Work Calculations: Lift Object w/ Force > Weight?

[hydrogen1]

Hey guys, I understand that if you lift an object a short distance in the air that it takes work because you are moving against the the weight of the object through a distance. So the equation in my mind is W=mgdcos\Theta where \Theta=0. But what I can't figure out is what if I lift the object with a force that accelerates the object F>Weight. If I lift an object with a force equal to it's weight is the work different than if I accelerate the object to the same height? I hope this makes sense.

 

[Andy Resnick]

If I lift an object with a force equal to it's weight is the work different than if I accelerate the object to the same height?

No, because the work is not dependent on the path the object took. The work (in this case) is only given by the change in gravitational potential energy of the lifted object, and the potential energy is only due to the position of the object, not how fast it's moving at that position.

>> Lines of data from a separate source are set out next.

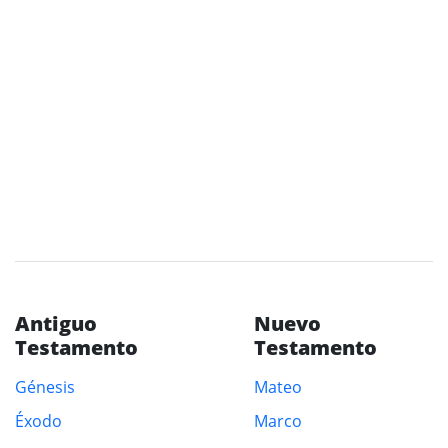
Antiguo
Nuevo
Testamento
Testamento
Génesis
Mateo
Éxodo
Marco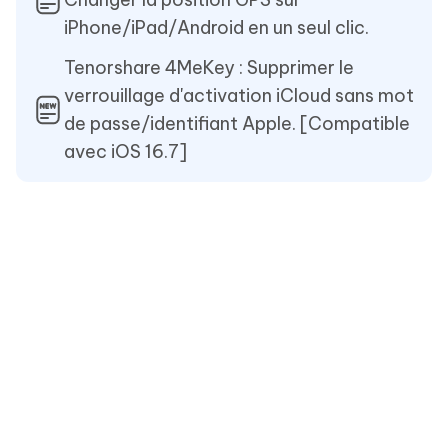
iPhone/iPad/Android en un seul clic.
Tenorshare 4MeKey : Supprimer le
verrouillage d'activation iCloud sans mot
de passe/identifiant Apple. [Compatible
avec iOS 16.7]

Now, if you want to talk about the work your muscles expended during the lifting, that's most likely different depending on the speed of lifting. Most likely, a machine could also consume different amounts of power depending on the rate of lifting.

 

[hydrogen1]

Wouldn't I be putting in the work to change potential energy and giving the object kinetic energy too? I do understand that the potential energy is a state function

 

[Andy Resnick]

I think I understand your question a little better. Work = Force*distance, and if you vary the force (i.e. the object's acceleration), you can vary the work done on the object. Some of that work will be used to change the potential energy, and the rest goes to kinetic energy.

 

[georgir]

No, because the work is not dependent on the path the object took. The work (in this case) is only given by the change in gravitational potential energy of the lifted object, and the potential energy is only due to the position of the object, not how fast it's moving at that position.

Totally not so. The work is given by the change in total energy. That means potential energy change, but also kinetic energy change. If the object has more speed at the end of the exercise, then you did more work, even if it is at the same height so far. This additional speed means that eventually the object will continue moving up and reach higher height on its own.

Work is directly multiplication of the magnitude of the force by the distance traveled in the same direction as the force. So obviously lifting it with more force does more work.

 

[hydrogen1]

Ok, thanks this is now clear to me. The force applied - the weight of the object goes to kinetic energy

 

[Andy Resnick]

Totally not so. The work is given by the change in total energy. That means potential energy change, but also kinetic energy change. If the object has more speed at the end of the exercise, then you did more work, even if it is at the same height so far. This additional speed means that eventually the object will continue moving up and reach higher height on its own.

Work is directly multiplication of the magnitude of the force by the distance traveled in the same direction as the force. So obviously lifting it with more force does more work.

I had originally thought the OP meant the object is at rest at the two endpoints. When the OP clarified, my answer was adjusted.